As man advances in civilisation, and small tribes are united into larger communities, the simplest reason would tell each individual that he ought to extend his social instincts and sympathies to all the members of the same nation, though personally unknown to him. This point being once reached, there is only an artificial barrier to prevent his sympathies extending to the men of all nations and races (vol. 1, pp. 100-101).The 'artificial barrier' Darwin would have humans leap is the barrier that separates social organization among competing human groups from a social organization that contains all human beings within a single group. Is it theoretically inconceivable that human beings could extend their sense of group identity to the human species as a whole? From within the woridview established by modern evolutionary theory, any such extension would have to accommodate itself to the largest principle that regulates all of life—the principle of inclusive fitness.
The principle of inclusive fitness, as it is currently understood by evolutionary psychologists does not require us to suppose that all individuals at all times are seeking to maximize their reproductive advantage. Instead, it requires us to suppose that all individuals at all times are operating under the constraints of an evolved psychology that is itself the product of a process of adaptation that has been regulated, throughout the history of life, by the principle of inclusive fitness. The difference is not small. Human beings have evolved a complex set of psychological dispositions, including cognitive and social dispositions, precisely because these dispositions have helped to ensure their reproductive success over millions of years. Reproductive success is thus an ultimate causal force, but the evolved psychological dispositions are themselves proximate causes that are often only indirectly related to the immediate purposes of reproduction. To achieve a world order dominated by universal sympathy would thus not require that the reproductive interests of every individual be harmonized with those of every other individual. It would require, instead, that the evolved psychological dispositions of every individual be harmonized with the evolved psychological dispositions of all other individuals. (On proximate and ultimate cause, see Barkow, 1989, p. 296; Betzig, 1991, p. 140; Symons, 1979, p. 261; Tooby and Cosmides, 1992, p. 54.)

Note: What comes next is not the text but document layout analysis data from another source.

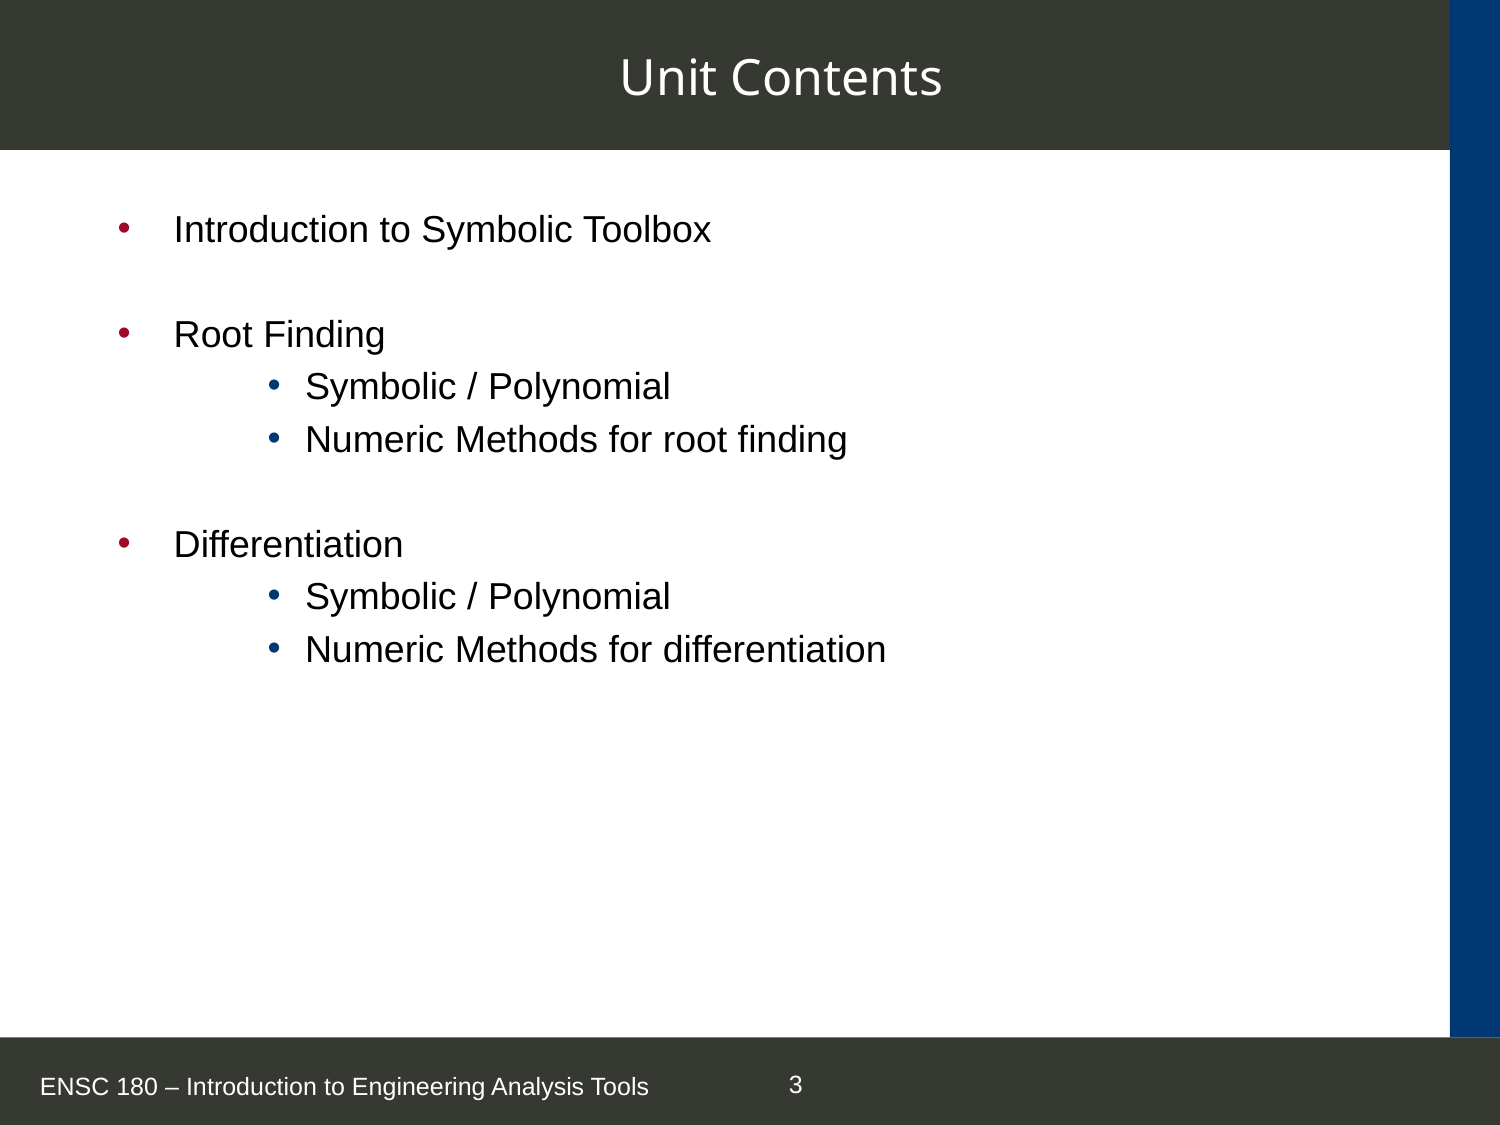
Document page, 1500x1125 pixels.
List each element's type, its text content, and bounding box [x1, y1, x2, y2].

footer ENSC 180 – Introduction to Engineering Analysis Tools [24, 1062, 678, 1108]
title Unit Contents [112, 37, 1451, 138]
list Introduction to Symbolic Toolbox Root Finding Symbolic / Polynomial Numeric Methods for root finding Differentiation Symbolic / Polynomial Numeric Methods for differentiation [102, 197, 1378, 989]
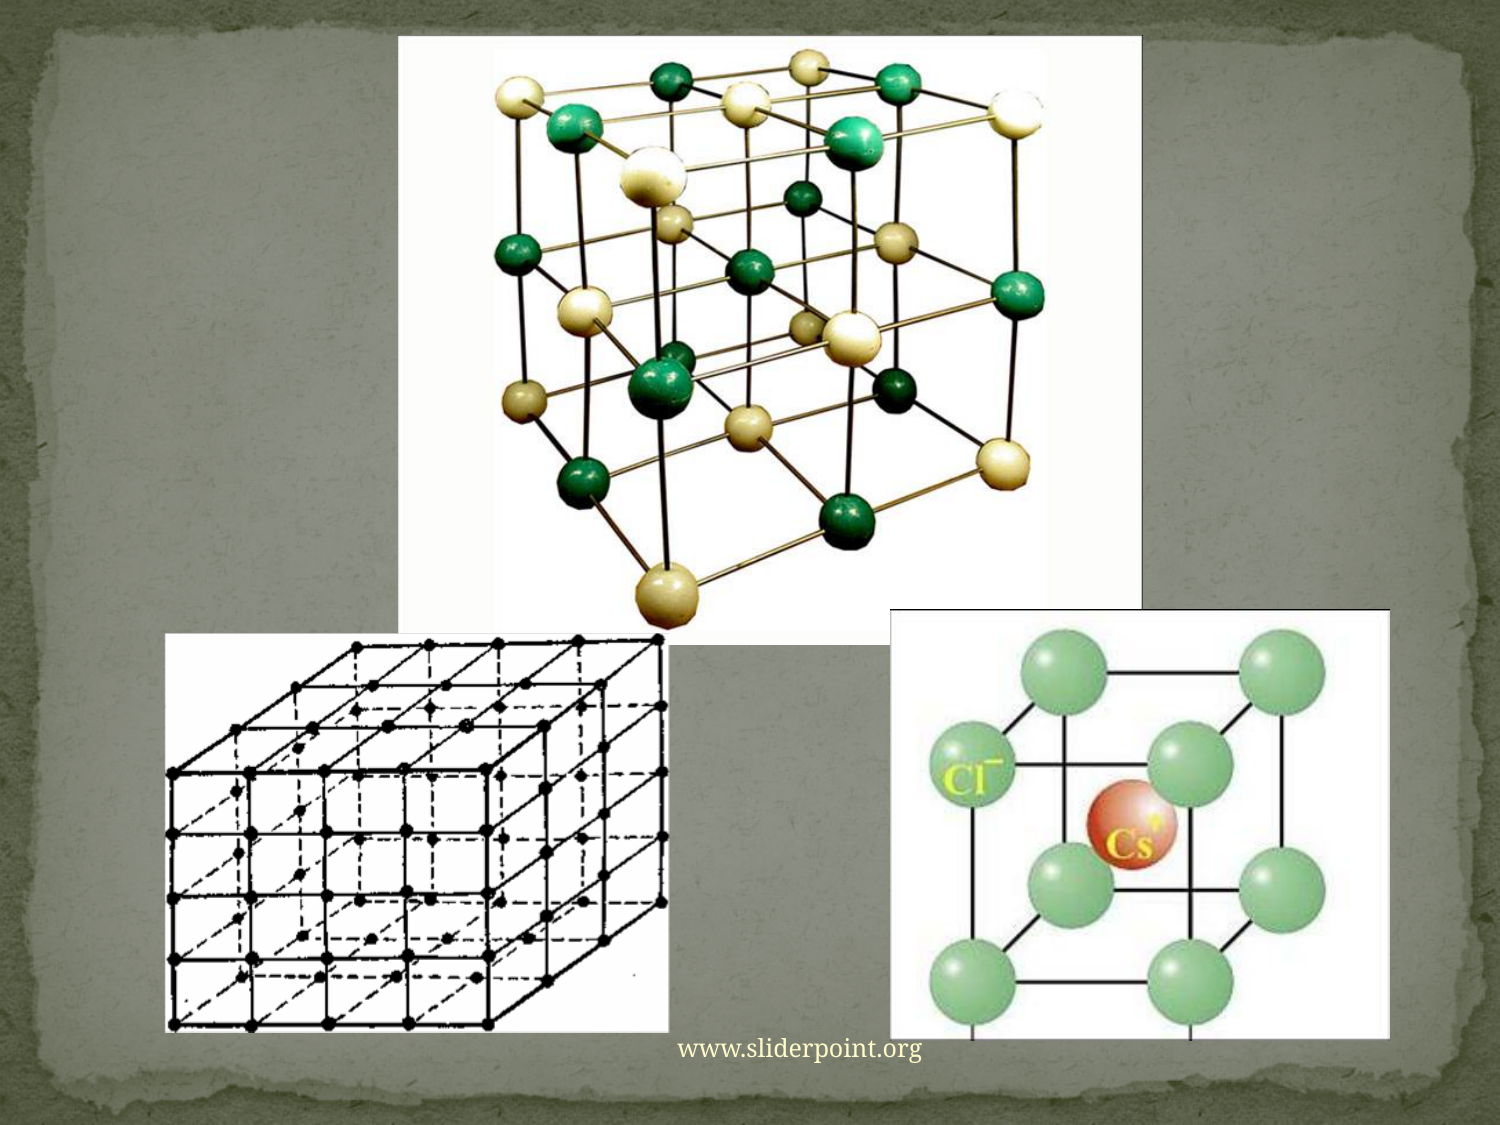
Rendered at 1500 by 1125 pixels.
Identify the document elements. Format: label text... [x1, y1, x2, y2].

picture [164, 632, 670, 1033]
picture [890, 609, 1390, 1041]
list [401, 37, 1142, 644]
footer www.sliderpoint.org [350, 1017, 938, 1081]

Given the regulative principle of inclusive fitness, organisms animated exclusively by a selfless, self-sacrificing sympathy to other organisms could not have evolved and in fact have not evolved. As Richard Dawkins observes, 'Much as we might wish to believe otherwise, universal love and the welfare of the species as a whole are concepts that simply do not make evolutionary sense' (1989, p. 2). Sympathy is only one human motive among others, and all of human history provides us with abundant evidence that under the stimulus of desire, fear, or even simple conformism, this one motive can be easily overridden. Consequently—barring an elementary genetic restructuring of our evolved human psychology—in order to achieve a state in which individual and collective interests were fully synchronized, the evolved psychological dispositions of all individuals would have to be wholly under the administrative direction of a political authority possessing perfect control of all variable factors. This authority would have to be able to regulate the phenotypic interaction of the coordinated mass of individual human beings with all environmental stimuli, and it would have to be sufficiently flexible to anticipate and assimilate all further evolutionary developments emerging from the continuing interaction of random variation and selective retention. While the agents of political authority would thus have to possess perfect control of all variable factors, they would themselves have to be sufficiently constrained by internalized moral sanctions so that they could be trusted not to abuse the powers placed in their hands. (If they were constrained only by external social forces, they would not possess the perfect control necessary to regulate the whole system.)
It should be evident that the biological conditions that would have to be satisfied in order to achieve a Utopian world order are of such extreme difficulty as to be, for all practical purposes, unreachable. It is hardly surprising, then, that these conditions are exceedingly remote from the conditions that actually prevail in the world in which we now live. These actual conditions include a good deal of xenophobia and virulent racial, ethnic, national, religious, and ideological hostility, and all this hostility, arising out of various forms of group identity, should alert us to a psychological difficulty inherent in the very idea of a universal brotherhood. Richard Alexander identifies the difficulty. Commenting on efforts to find a solution for nuclear war, Alexander observes that 'systems of morality' arise from 'within-group altruism' (1987, p. 233). The argument for '"universal brotherhood"' presupposes 'that we can achieve peace and prevent war' by expanding this within-group altruism 'so as to include the whole world.' But any such expansion would obviate the conditions under which the systems of morality arose in the first place. Expectations of universal brotherhood 'ignore or seek to override the paradox that extreme within-group altruism seems to correlate with and be historically related to between-group strife' (p. 233).